Today I want to tell you a little about what I do a few times a year when I’m not writing for Planet Waves, which is offer talks and workshops. I have two coming up over the next two weekends, and I’m including the descriptions below so you can get a sense of what they’re about.
In-person presenting is a truly refreshing alternative to spending 15 hours a day online, and I do it whenever I can. I work in lecture format, and workshop-intensive format, presenting on a wide variety of topics (for example, investigative reporting for activists and bloggers).
We don’t learn enough in school and we need to get together and form our own personal universities. Plus, the best way to learn is to teach, if you have the patience. I am lucky; I have the patience, and I love the rewards of integrating my personal knowledge and passing along some of what I’ve learned to the next generations on the planet (and as is often the case, to my elders).
Yet conferences are about more than getting together to share information: they are about actually meeting. While we live in a kind of disembodied state on the Internet, it’s vital to get back into that space of actual eye contact and physical presence when we can.
You will see the title of the first conference presentation as the lead article in Planet Waves Astrology News, which will be cross posted to Cosmic Confidential as well.
You may have heard a version of the NCGR presentation a few months ago on Daily Astrology & Adventure, our main blog — I developed and rehearsed the presentation at a meeting of our local NCGR chapter, and posted the audio. With any luck at all, I’ll be posting the audio to both of these on Planet Waves, as well as blogging on both conferences as they happen.
See you kids in your inbox on Friday.
Peace & passion,
Presentation at Poly Living 2010 on Feb. 20, by Eric Francis (in Philadelphia)
Our current definitions of relationship models — monogamy and polyamory — supposedly distinguish between whether a person has one partner or more than one. Yet about half of all ‘monogamous’ people have, or have had, sex outside a monogamous commitment; and all polyamorous people are involved in one-on-one relationships. Maybe they have more in common than we thought.
In truth, every relationship is based on each partner’s inner relationship to self, and this is the most significant factor to consider in how they relate to others. Further, all relationships with others are one-on-one bonds, no matter what their apparent style. These one-on-one relationships, whether sexual or not, whether ‘monogamous’ or ‘polyamorous’, each exist as part of much wider and far-reaching social networks.
Interpersonal relationships can support or hinder one’s relationship with oneself to varying degrees. Relationships are either supported by communities where they exist, or not; relationships support community, or not. Our prior dichotomy between relational styles, i.e., ‘monogamous versus polyamorous’, is neither descriptive nor useful at describing how real-life relationships work, since in effect, all relationships have important elements of both concepts. This presentation explores these real-life factors in our contacts with others, and how they relate to our wider social experiences.
Eric has presented for Loving More and other relationship-oriented events since 1997.

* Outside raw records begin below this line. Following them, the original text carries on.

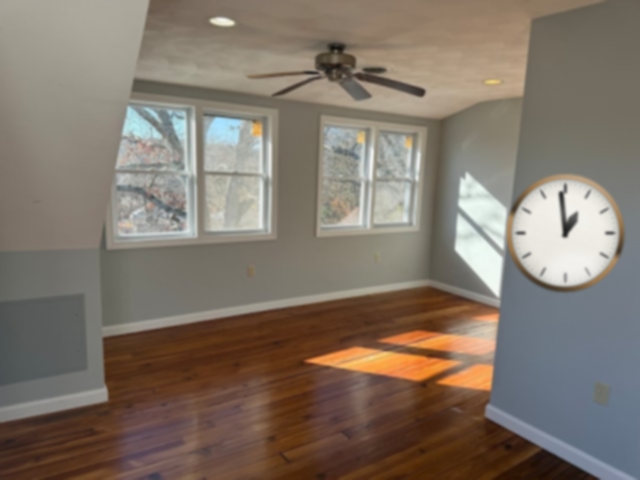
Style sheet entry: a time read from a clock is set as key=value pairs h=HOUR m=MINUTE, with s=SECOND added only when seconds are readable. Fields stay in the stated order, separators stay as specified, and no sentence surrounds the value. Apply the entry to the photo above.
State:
h=12 m=59
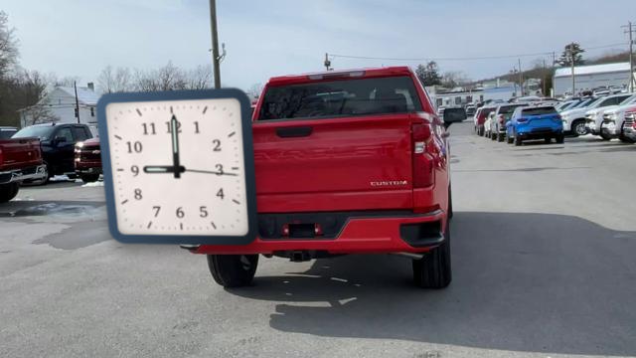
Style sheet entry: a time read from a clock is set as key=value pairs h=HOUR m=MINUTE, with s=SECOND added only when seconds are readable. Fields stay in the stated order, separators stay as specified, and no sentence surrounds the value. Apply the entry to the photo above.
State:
h=9 m=0 s=16
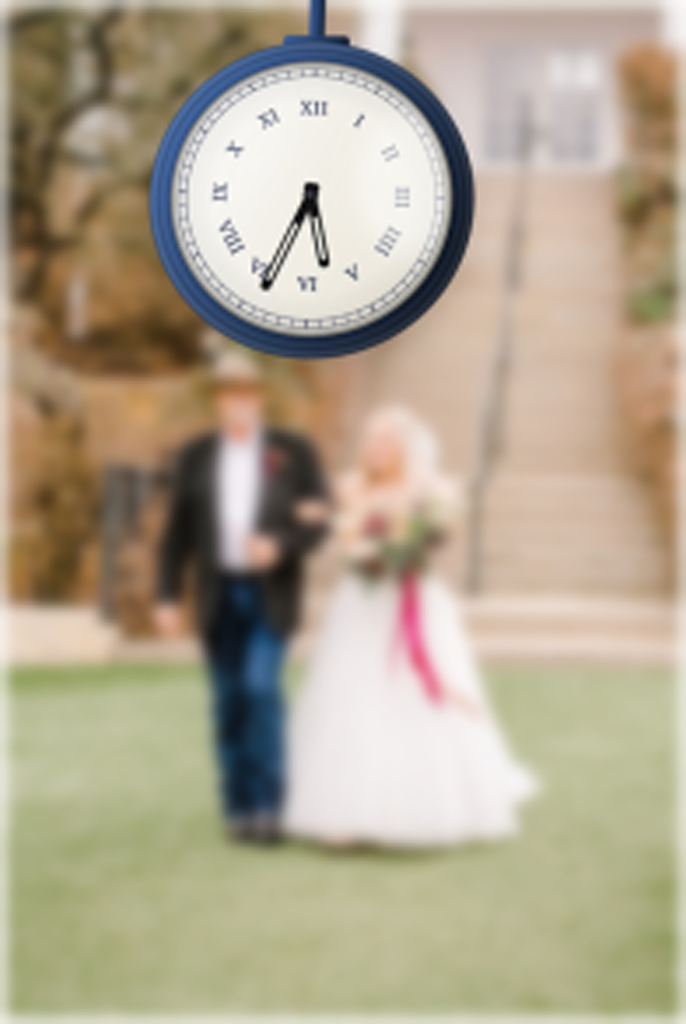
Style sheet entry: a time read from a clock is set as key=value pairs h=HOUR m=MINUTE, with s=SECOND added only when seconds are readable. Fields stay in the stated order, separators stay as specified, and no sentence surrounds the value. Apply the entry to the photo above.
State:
h=5 m=34
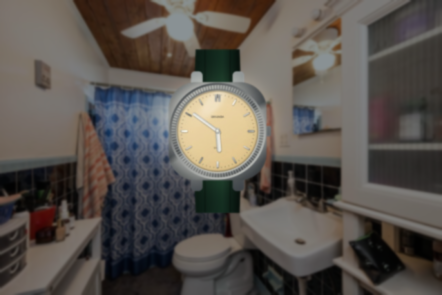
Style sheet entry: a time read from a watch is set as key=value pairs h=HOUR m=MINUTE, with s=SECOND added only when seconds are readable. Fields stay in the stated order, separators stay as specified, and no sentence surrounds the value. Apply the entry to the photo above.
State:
h=5 m=51
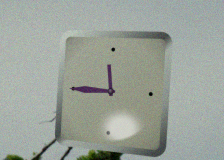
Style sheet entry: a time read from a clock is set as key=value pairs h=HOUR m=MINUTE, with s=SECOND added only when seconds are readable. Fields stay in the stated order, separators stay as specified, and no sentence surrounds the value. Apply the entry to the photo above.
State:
h=11 m=45
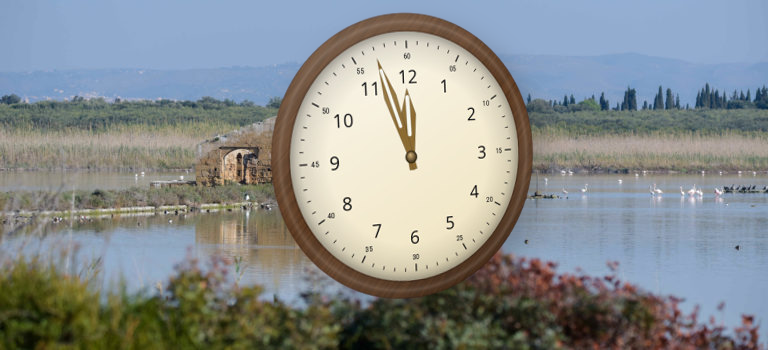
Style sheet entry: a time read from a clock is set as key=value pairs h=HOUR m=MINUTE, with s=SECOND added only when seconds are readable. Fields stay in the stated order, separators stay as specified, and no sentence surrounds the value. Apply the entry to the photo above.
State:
h=11 m=57
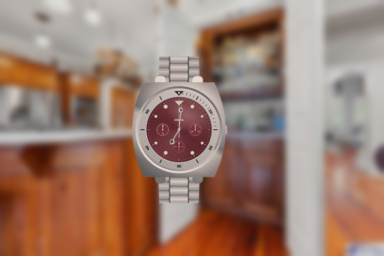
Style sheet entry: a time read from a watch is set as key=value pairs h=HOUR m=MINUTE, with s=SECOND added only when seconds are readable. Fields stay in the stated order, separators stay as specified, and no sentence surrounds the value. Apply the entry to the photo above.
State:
h=7 m=1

Presentation at the NCGR Planetary Revolution: Geocosmic Alchemy II conference on Feb. 27, by Eric Francis (in Cambridge, MA)
Since the 1977 discovery of Chiron, astronomers have discovered thousands of new planets and established several important new classes of planets orbiting our Sun. The most recent include Eris, the planet that compelled scientists to define the word ‘planet’ and reorganize their notion of the solar system. Yet astrology gives these discoveries only minimal attention.
Perhaps this is because they open up challenging areas of psychology rarely considered by astrologers. Maybe established astrologers don’t want to think they don’t really understand their own natal chart — a normal response to having five or 10 or 100 new points dropped in.
Using Eris, Chiron and Nessus as examples, Eric Francis will establish a foundation for using these planets in your counseling practice and written forecasts. You’ll learn the difference between an asteroid, a Centaur and a TNO (the three main classes of new discoveries).
Author of Small World Stories, Next World Stories and Cosmic Confidential, Eric has been researching the new discoveries since 1994 and teaching about them in the United States and Europe since 1998.